───── SUPPLIED ENTRIES ─────

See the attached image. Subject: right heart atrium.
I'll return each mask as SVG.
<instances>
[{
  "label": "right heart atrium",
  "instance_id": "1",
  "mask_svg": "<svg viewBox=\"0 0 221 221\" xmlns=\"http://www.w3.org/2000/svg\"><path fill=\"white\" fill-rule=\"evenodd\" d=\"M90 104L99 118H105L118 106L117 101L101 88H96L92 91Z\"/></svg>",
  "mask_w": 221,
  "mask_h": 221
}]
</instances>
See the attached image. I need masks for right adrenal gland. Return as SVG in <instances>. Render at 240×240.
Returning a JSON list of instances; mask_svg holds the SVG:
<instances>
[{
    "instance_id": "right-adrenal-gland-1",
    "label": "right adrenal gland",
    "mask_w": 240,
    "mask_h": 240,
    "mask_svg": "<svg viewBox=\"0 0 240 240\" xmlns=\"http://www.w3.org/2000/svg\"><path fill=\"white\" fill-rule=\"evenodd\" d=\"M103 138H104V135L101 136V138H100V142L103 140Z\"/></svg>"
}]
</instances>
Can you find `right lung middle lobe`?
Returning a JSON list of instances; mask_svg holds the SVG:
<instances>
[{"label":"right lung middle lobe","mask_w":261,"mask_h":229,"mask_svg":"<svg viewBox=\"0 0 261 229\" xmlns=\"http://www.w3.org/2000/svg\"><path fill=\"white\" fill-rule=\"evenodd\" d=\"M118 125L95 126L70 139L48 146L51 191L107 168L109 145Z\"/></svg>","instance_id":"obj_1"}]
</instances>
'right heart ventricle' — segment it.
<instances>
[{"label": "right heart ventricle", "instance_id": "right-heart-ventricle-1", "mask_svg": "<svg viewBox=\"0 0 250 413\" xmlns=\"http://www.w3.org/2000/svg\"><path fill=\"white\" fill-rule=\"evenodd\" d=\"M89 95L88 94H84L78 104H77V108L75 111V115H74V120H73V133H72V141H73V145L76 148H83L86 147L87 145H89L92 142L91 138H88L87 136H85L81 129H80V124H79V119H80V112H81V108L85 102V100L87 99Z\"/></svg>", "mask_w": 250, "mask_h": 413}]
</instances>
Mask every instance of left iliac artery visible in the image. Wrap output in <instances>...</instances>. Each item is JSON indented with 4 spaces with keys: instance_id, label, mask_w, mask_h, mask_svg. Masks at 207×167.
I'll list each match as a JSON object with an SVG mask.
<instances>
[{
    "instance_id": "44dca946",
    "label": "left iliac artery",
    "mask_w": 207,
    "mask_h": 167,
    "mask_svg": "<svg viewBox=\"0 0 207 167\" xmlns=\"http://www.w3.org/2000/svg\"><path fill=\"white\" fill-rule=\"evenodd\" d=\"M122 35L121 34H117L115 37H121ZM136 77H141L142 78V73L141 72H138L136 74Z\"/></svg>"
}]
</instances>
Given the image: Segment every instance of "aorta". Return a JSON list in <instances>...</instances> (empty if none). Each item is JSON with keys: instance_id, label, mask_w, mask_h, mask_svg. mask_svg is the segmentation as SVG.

─────

=== DIRECTIVE ===
Pick out each line of the material above that contains the word "every", and copy those lines. Case counts.

=== CORRECT RESULT ===
Mask every instance of left iliac artery visible in the image. Wrap output in <instances>...</instances>. Each item is JSON indented with 4 spaces with keys: instance_id, label, mask_w, mask_h, mask_svg. Masks at 207×167.
Given the image: Segment every instance of "aorta". Return a JSON list in <instances>...</instances> (empty if none). Each item is JSON with keys: instance_id, label, mask_w, mask_h, mask_svg. mask_svg is the segmentation as SVG.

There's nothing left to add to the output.